NAD+ was first identified for its role in regulating metabolic rates in yeast extracts and later as the major hydride acceptor in redox reactions. This ability of NAD+ to accept a hydride ion, forming its reduced version, NADH, is critical for metabolic reactions of all living life forms and regulates the activity of dehydrogenases involved in multiple catabolic pathways, including glycolysis, glutaminolysis and fatty acid oxidation. The accepted electrons in these reactions are then donated to the electron transport chain to form ATP in eukaryotes. NAD+ can also be phosphorylated to form NADP+, which also acts as a hydride acceptor to form NADPH and is used in protection against oxidative stress and in anabolic pathways that require reducing power, such as fatty acid synthesis.
In addition to energy metabolism, NAD+ is used as a cofactor or substrate by hundreds of enzymes1 and therefore has multiple roles in the regulation of cellular processes and cellular functions, many of which are still being investigated. Links between NAD+ levels and health were established almost a century ago. In 1937, Conrad Elvehjem discovered that the disease pellagra (characterized by dermatitis, diarrhoea and dementia) is caused by a dietary deficiency of niacin and resulted in low NAD+ and NADP+ levels. Recently, low NAD+ levels were linked to multiple disease states, including metabolic and neurodegenerative diseases, and lower NAD+ levels are now known to correlate with ageing in rodents and humans. As a result, there is renewed interest in understanding how NAD+ metabolism impacts the origin of diseases, particularly ageing-related diseases. In this regard, restoring NAD+ levels with the NAD+ precursors nicotinamide riboside (NR) and nicotinamide mononucleotide (NMN) has emerged as an important therapeutic approach to treat age-related diseases and appears to have beneficial effects in vivo, at least in rodent models.

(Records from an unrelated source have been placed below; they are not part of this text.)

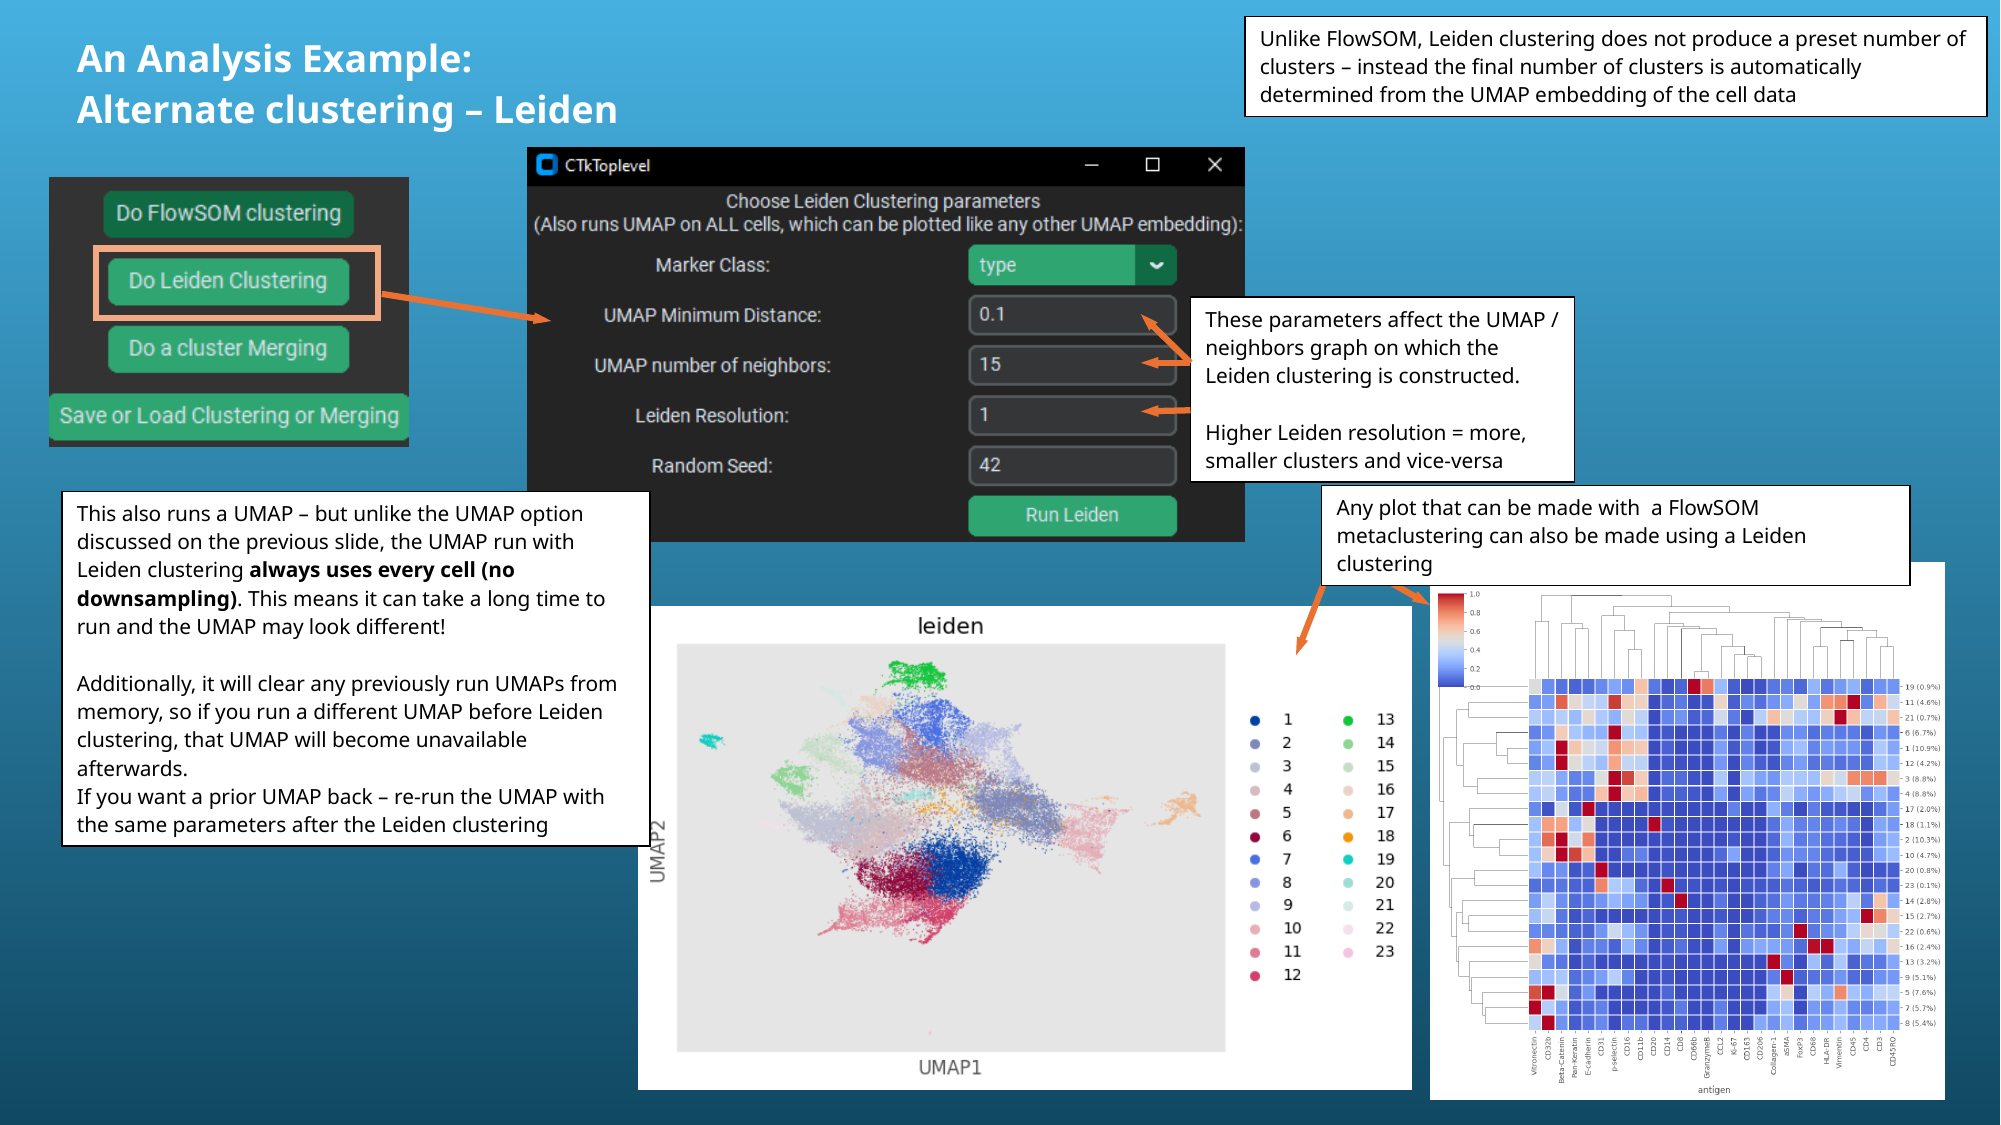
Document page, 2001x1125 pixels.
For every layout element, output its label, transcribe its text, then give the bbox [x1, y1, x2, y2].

text_box An Analysis Example: Alternate clustering – Leiden [61, 24, 1062, 131]
text_box These parameters affect the UMAP / neighbors graph on which the Leiden clustering is constructed. Higher Leiden resolution = more, smaller clusters and vice-versa [1190, 297, 1575, 467]
picture [49, 177, 409, 447]
picture [527, 147, 1245, 542]
picture [638, 606, 1412, 1090]
text_box Any plot that can be made with a FlowSOM metaclustering can also be made using a Leiden clustering [1321, 485, 1910, 553]
picture [99, 252, 375, 315]
text_box Unlike FlowSOM, Leiden clustering does not produce a preset number of clusters – instead the final number of clusters is automatically determined from the UMAP embedding of the cell data [1244, 16, 1987, 109]
picture [1430, 562, 1945, 1100]
text_box This also runs a UMAP – but unlike the UMAP option discussed on the previous slide, the UMAP run with Leiden clustering always uses every cell (no downsampling). This means it can take a long time to run and the UMAP may look different! Additionally, it will clear any previously run UMAPs from memory, so if you run a different UMAP before Leiden clustering, that UMAP will become unavailable afterwards. If you want a prior UMAP back – re-run the UMAP with the same parameters after the Leiden clustering [61, 491, 651, 764]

In this Review, we focus on the past 5 years of work in the NAD+ field. In particular, we examine the molecular mechanisms by which NAD+ precursors and ultimately NAD+ levels influence physiology and healthspan in ageing and disease states. Those mechanisms are likely to be complicated and multifactorial, and so we discuss them in multiple sections. First, we review new findings on how the primary NAD+ biosynthetic and degradative pathways are modulated during ageing. Second, we discuss the possible consequences of lower NAD+ levels on molecular processes that are important to ageing-related disease, including DNA repair, regulation of epigenetics and gene expression, regulation of cell metabolism and redox balance. Third, we describe the NAD+-dependent mechanisms in ageing, including metabolic disorders, deregulation of the immune system, cellular senescence and neurodegeneration. Finally, we review the numerous recent high-quality preclinical studies that investigated methods to restore NAD+ levels to treat ageing-related diseases. These include numerous studies using NAD+ precursors, and small-molecule drugs that promote NAD+ biosynthesis. We finish by discussing these different strategies and the results of these studies to outline the prospects of therapies based on modulation of NAD+ levels in promoting human healthspan and lifespan.